Making Sense of 4IR 

The Fourth Industrial Revolution or 4IR needs no further introduction. It’s been bandied about for a number of years now.

Forget all the technobabble surrounding it. You hear it called the digital revolution, a transformation of how we work and live, but how much is it really going to impact us?

According to the World Economic Forum, “We stand on the brink of a technological revolution that will fundamentally alter the way we live, work, and relate to one another.” However substantial or hyperbolical these claims are, although these technological shifts are well known, but their consequences are still not well understood.

This will require a seismic shift in the mentality of everyone of us. Currently however, many people are still confused and they have been led to think that digital technology is what industry 4.0 is all about.

In effect, the contours of industry 4.0 are driven by three formidable trends—physical, biological and digital. In the physical realm, a lot of things are changing. However, there are misconceptions where a lot of the conversations that revolve around industry 4.0 seem to look at it as 3D printing and the likes. So if you are in manufacturing, you need to look into whether this applies to you.

Meanwhile, in the physical realm, industry 4.0 relates to all kinds of sensors and it is not limited to digital. Industry 4.0 might have applications in many areas, but it is more about manufacturing because manufacturing is now widely affected by the three mega trends taking hold.
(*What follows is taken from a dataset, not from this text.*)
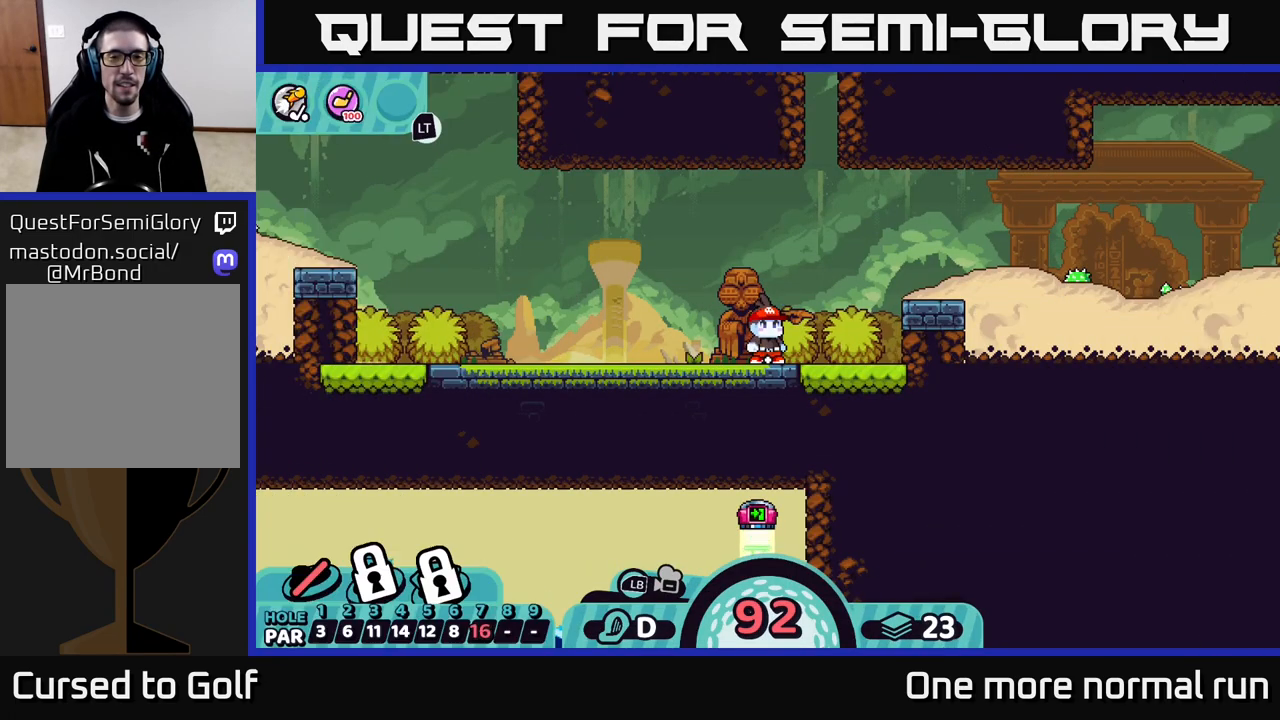
{"buttons": [], "left_stick": "center", "right_stick": "center", "button_events": [[250, "L2", "up"]]}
In dealing with these new trends, businesses need to fully comprehend the factors that will impact or kill their business. By rummaging through the possibilities, the first thing that we need to ask is how do I manage my business. How do I manage my company’s activities to improve effectiveness, productivity and profitability?

Talking about the fourth industrial revolution, think about how you can leverage the three mega-trends to improve what you’re currently doing. Rather than deal with these trends reactively, in practice, it is more about tapping on the opportunities than managing the risks. Neither it is about fending off new competition.

Certainly not acting is a sure way to become defunct utility and as new technologies become more agile, local companies need to figure out a way to leverage them in their production for efficiency, productivity profitability.

And last but not least, businesses need to ask themselves where do they look for new opportunities. With such economics, it is possible to envisage that along with the three mega-trends gaining traction and changing many sectors and industries, we should view disruptions as opportunities instead.

The ground beneath our feet is constantly moving. Innovation continuity promoted by the next revolution is leading to one final symmetry, requiring us to adopt new technologies as tools for improvement.